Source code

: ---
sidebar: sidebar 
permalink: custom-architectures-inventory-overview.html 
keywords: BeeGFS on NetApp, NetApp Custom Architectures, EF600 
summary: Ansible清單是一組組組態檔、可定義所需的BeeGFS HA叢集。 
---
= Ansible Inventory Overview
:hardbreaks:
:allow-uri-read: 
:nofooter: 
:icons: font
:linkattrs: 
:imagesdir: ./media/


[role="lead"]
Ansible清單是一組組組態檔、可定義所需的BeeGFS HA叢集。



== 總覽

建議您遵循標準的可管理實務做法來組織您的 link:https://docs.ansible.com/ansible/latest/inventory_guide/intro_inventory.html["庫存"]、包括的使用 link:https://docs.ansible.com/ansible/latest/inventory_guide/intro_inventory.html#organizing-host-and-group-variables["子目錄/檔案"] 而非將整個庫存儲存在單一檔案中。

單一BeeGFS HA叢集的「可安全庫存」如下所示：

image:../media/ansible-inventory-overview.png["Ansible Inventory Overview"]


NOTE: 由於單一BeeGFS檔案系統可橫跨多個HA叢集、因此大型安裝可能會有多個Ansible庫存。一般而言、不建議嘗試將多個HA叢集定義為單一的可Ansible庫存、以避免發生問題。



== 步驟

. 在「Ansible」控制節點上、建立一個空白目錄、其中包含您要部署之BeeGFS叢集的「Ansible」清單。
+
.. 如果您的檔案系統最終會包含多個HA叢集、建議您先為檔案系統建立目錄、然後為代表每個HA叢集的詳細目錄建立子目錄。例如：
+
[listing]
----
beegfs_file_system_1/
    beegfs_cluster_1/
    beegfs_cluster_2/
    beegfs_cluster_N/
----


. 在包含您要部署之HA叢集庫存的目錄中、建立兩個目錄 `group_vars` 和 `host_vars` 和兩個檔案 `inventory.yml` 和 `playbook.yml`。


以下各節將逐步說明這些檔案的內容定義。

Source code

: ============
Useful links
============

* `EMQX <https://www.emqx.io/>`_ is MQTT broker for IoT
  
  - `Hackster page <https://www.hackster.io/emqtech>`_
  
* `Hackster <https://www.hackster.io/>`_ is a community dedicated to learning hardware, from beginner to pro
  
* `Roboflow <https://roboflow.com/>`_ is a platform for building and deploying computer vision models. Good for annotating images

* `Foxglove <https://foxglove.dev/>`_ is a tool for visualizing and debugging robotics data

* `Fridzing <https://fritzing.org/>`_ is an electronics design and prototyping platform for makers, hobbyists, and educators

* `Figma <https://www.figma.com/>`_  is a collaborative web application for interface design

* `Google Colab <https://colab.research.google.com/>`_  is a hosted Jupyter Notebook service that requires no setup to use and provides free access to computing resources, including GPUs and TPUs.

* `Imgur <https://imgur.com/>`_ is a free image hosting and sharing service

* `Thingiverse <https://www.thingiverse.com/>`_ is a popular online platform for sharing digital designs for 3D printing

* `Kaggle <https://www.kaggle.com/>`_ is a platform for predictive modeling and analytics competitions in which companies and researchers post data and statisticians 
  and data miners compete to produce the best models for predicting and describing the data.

Task description: Read through the records above and copy the lines that contain "html".

Expected output:
permalink: custom-architectures-inventory-overview.html 
建議您遵循標準的可管理實務做法來組織您的 link:https://docs.ansible.com/ansible/latest/inventory_guide/intro_inventory.html["庫存"]、包括的使用 link:https://docs.ansible.com/ansible/latest/inventory_guide/intro_inventory.html#organizing-host-and-group-variables["子目錄/檔案"] 而非將整個庫存儲存在單一檔案中。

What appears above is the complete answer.